(Collection entries)
+===+

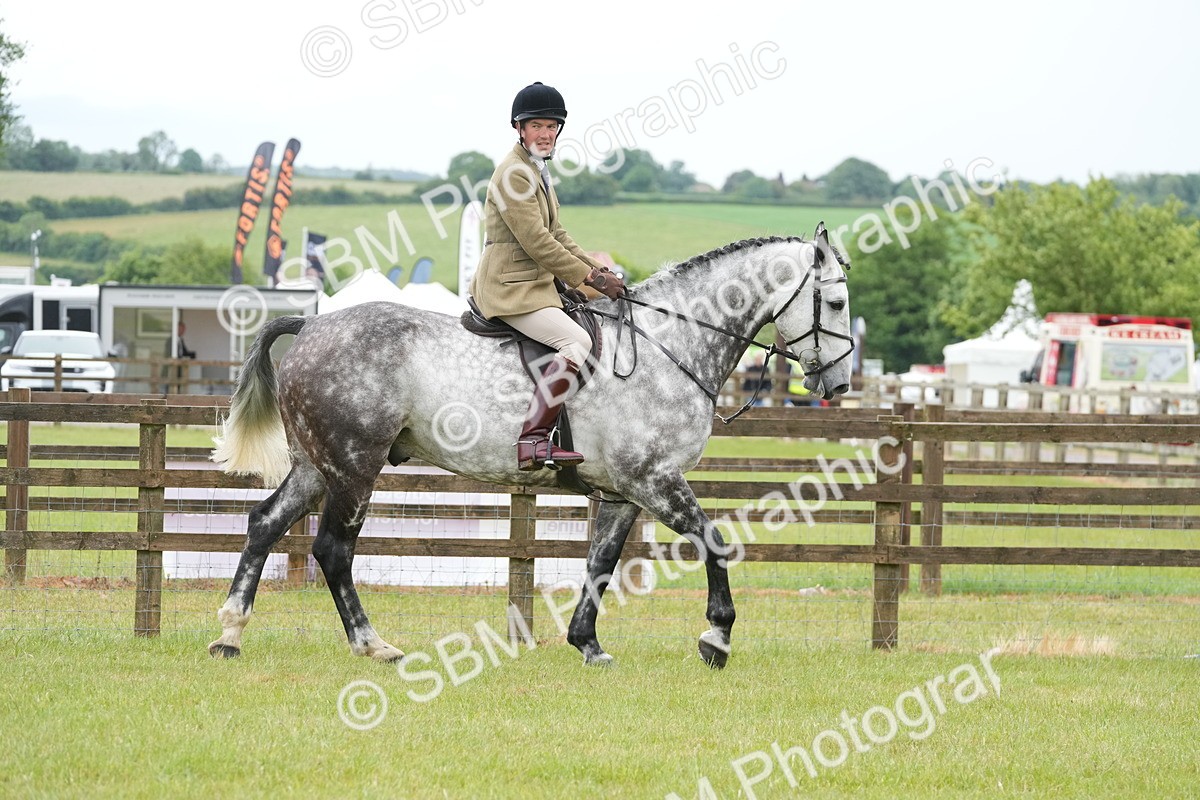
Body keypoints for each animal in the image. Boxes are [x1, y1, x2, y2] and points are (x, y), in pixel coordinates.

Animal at [208, 224, 853, 669]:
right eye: (837, 303)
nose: (840, 385)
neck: (668, 342)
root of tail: (312, 324)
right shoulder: (655, 480)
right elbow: (715, 543)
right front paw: (716, 637)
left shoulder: (624, 492)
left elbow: (601, 563)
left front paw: (587, 643)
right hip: (353, 466)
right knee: (333, 550)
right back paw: (374, 646)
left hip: (317, 466)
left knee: (265, 524)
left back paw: (230, 634)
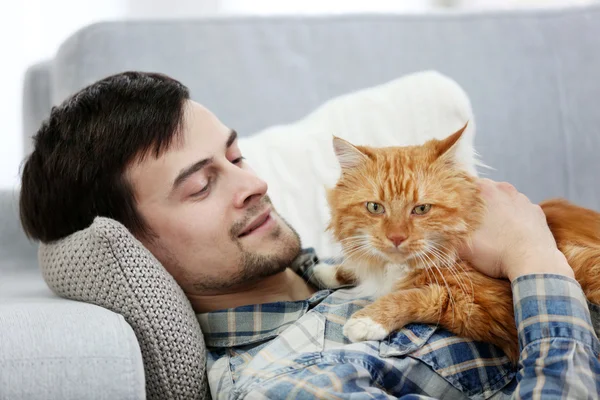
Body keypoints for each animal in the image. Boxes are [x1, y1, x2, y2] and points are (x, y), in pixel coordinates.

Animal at [312, 123, 600, 364]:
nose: (396, 237)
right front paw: (325, 270)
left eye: (421, 209)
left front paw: (368, 320)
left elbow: (418, 296)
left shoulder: (485, 305)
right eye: (375, 207)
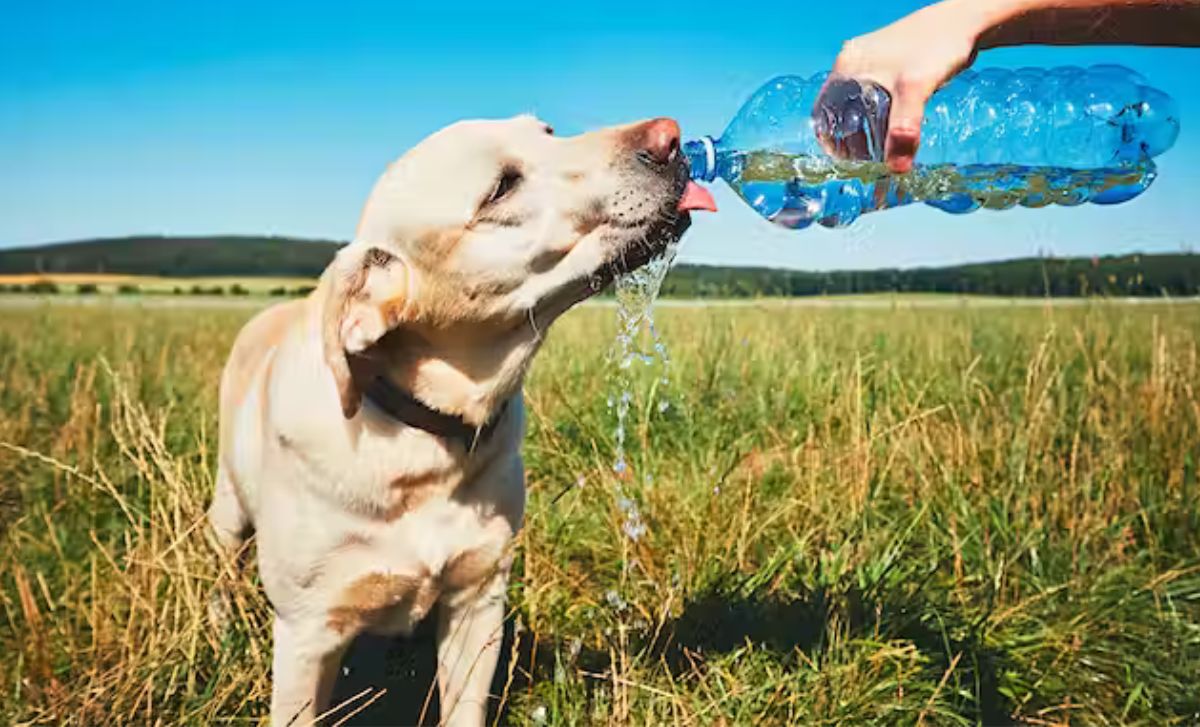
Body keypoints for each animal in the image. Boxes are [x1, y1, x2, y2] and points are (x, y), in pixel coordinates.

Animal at [208, 116, 710, 724]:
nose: (670, 136)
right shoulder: (307, 633)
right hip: (227, 512)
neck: (423, 438)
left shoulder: (478, 600)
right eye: (502, 187)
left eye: (548, 131)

+===+

◆ **To do**
From the first line of the records down through the line containing "left shoulder: (624, 492)", transcribe exactly those lines and no others, both ends kept, pictures dropped.

◆ **Task result**
Body keypoints for each animal in the image. Boxes are [x1, y1, x2, y2] and points are (x, y), in pixel coordinates.

Animal at [208, 224, 853, 669]:
right eye: (837, 303)
nose: (840, 385)
neck: (668, 342)
root of tail: (312, 324)
right shoulder: (655, 480)
right elbow: (715, 543)
right front paw: (716, 637)
left shoulder: (624, 492)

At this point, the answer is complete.